Ich denke ein Hinweis in den AGBs oder Lizenzbedingungen (sollte vor dem kauf oder download des Programms pflichthalber einsehbar sein, sonst hat sie keine gültigkeit) sollte hier schon ausreichend sein. 

- Alex


----------



## Rock Lobster (7. Aug 2007)

@ Murray: Ich denke trotzdem, daß man rechtlich am längeren Hebel sitzt. Mit "zerstören" meine ich ntatürlich "verschlüsseln", sodaß auf jeden Fall problemlos wiederhergestellt werden kann.

Und selbst wenn der Nutzer nicht wissen sollte, daß er eine illegale Version benutzt, so hat er zu zahlen. Man hat ja dann die Möglichkeit, sich mit ihm zu einigen. Wenn er dann großartig mit 'nem Rechtsanwalt droht und was weiß ich, kann man sich immernoch überlegen, ob man sich den Streß ersparen will und ihm einfach seine Daten wieder entschlüsselt. Trotzdem weiß man Bescheid und hat was gegen ihn in der Hand, und das weiß er dann selbst ebenfalls. Wer also gewerblich dann einfach so damit weiterarbeitet, ist wirklich selbst schuld...


----------



## Murray (7. Aug 2007)

alex0801 hat gesagt.:
			
		

> Naja. Das ist jetzt so ne Sache.. Darf ich bei nem geklauten Auto vom Besitzer verlangen, dass er das Auto vollgetank abstellt, damit ich vor der Polizei auch schnell und weit genug abhauen kann?!
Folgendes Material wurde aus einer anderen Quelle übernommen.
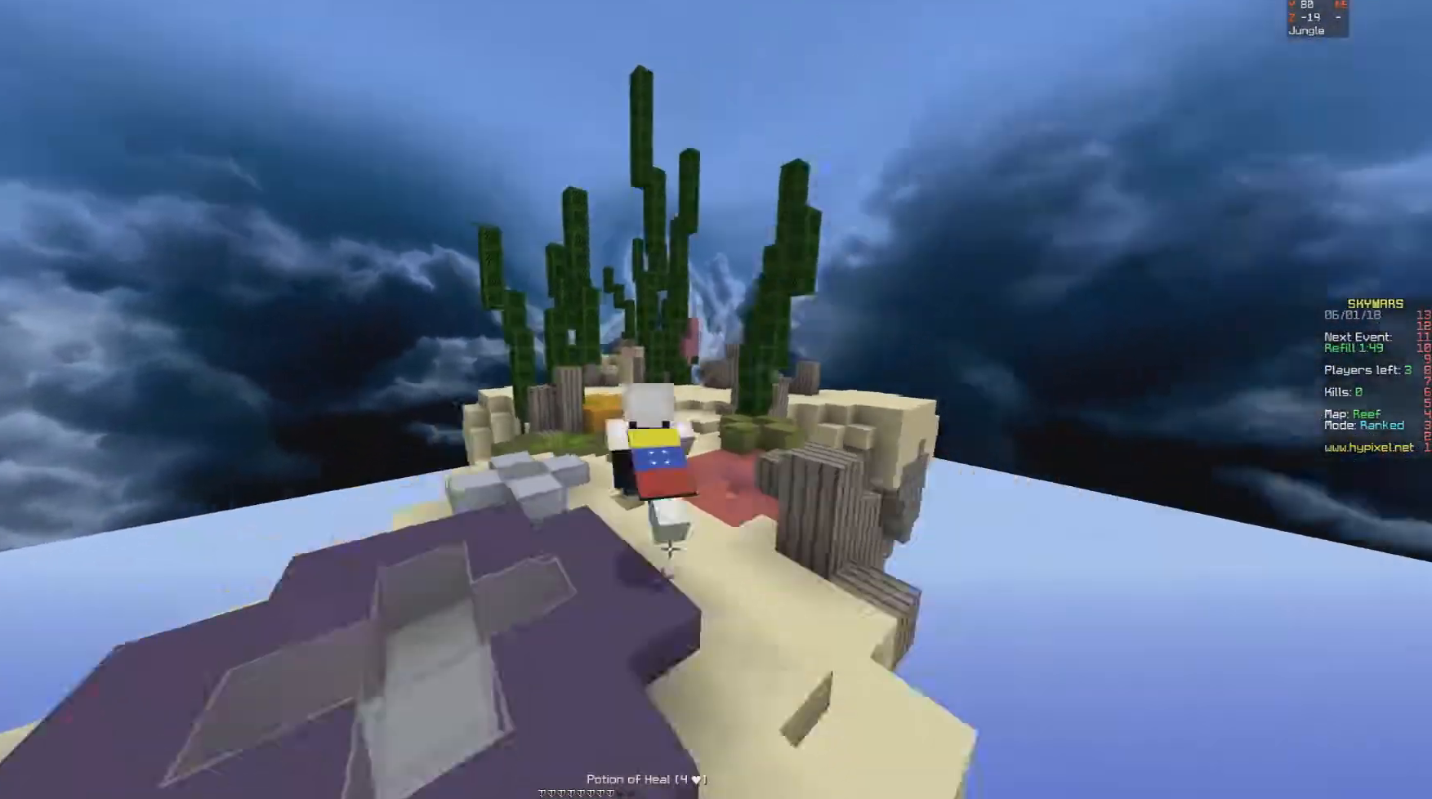
{"keys": ["space", "w"], "mouse": [], "events": []}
Das hat niemand behauptet.



			
				alex0801 hat gesagt.:
			
		

> Ich denke ein Hinweis in den AGBs oder Lizenzbedingungen (sollte vor dem kauf oder download des Programms pflichthalber einsehbar sein, sonst hat sie keine gültigkeit) sollte hier schon ausreichend sein.
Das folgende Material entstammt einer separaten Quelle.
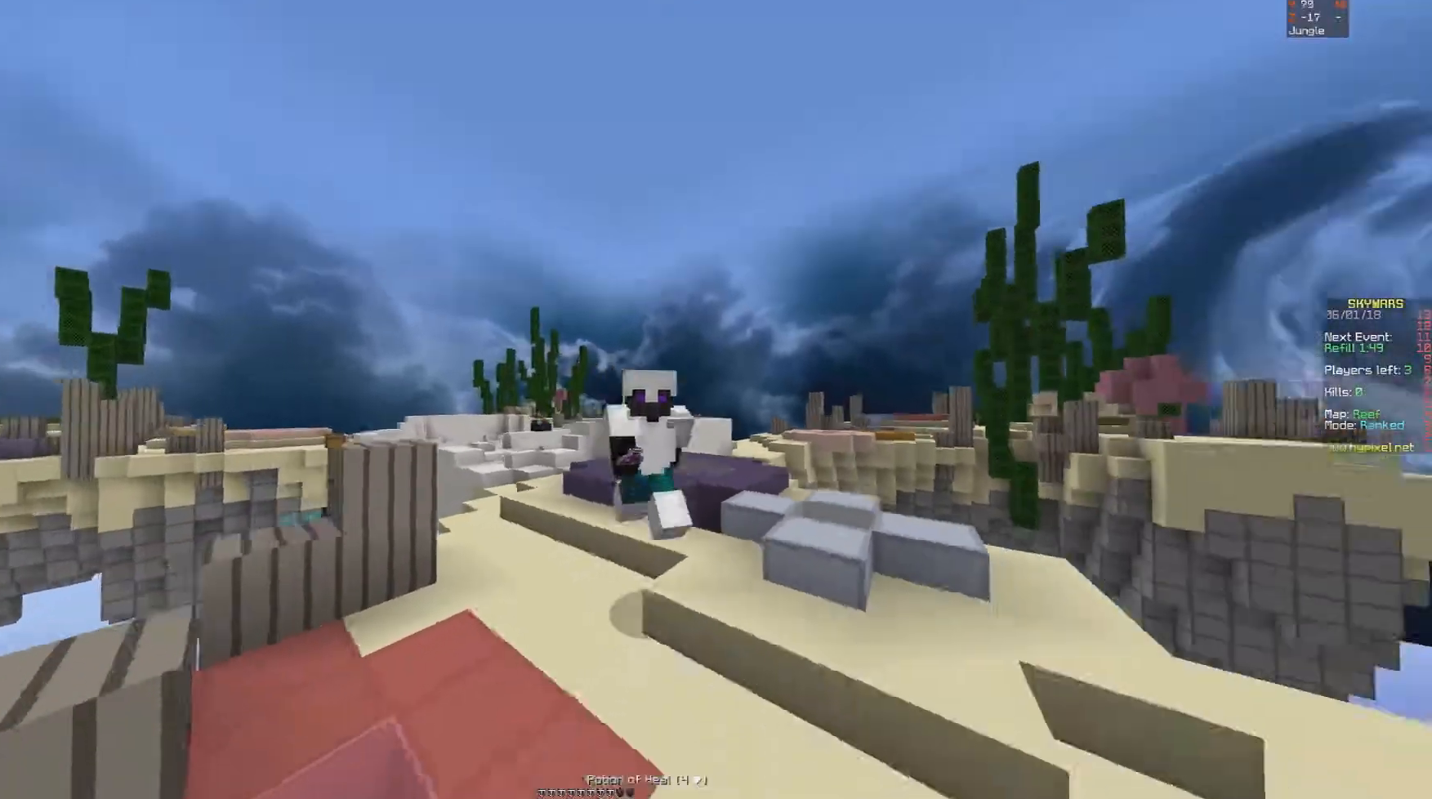
{"keys": ["space", "w"], "mouse": [], "events": []}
Ich bin kein Jurist, aber so eine Klausel wird vermutlich rechtswidrig (und damit nichtig), zumindest aber überraschend (und damit ebenfalls nichtig) sein.
Auf jeden Fall hat Rock Lobster ja vorgeschlagen, das alles eher heimlich zu tun, damit der Cracker noch kein Problem bemerkt, sondern eben erst der spätere (möglicherweise sogar gutgläubige) Anwender. Und das scheint mir doch sehr fragwürdig zu sein.


----------



## Rock Lobster (7. Aug 2007)

Naja die Strategie an sich kann Dir keiner verbieten. Das einzige, was heikel ist, ist vielleicht wirklich das Verschlüsseln der Daten, sobald eben der Kopierschutz zuschlägt. Man kann sich auch NUR für eine Meldung mit einem bestimmten Fehlercode entscheiden - inkl. einer Warnung, daß "möglicherweise" Daten verloren gehen können - aber die Frage ist halt, wie viele sich dann beim Support melden. Wenn die Daten eben tatsächlich erstmal nicht mehr zugänglich sind, dann ist eine Supportanfrage viel wahrscheinlicher.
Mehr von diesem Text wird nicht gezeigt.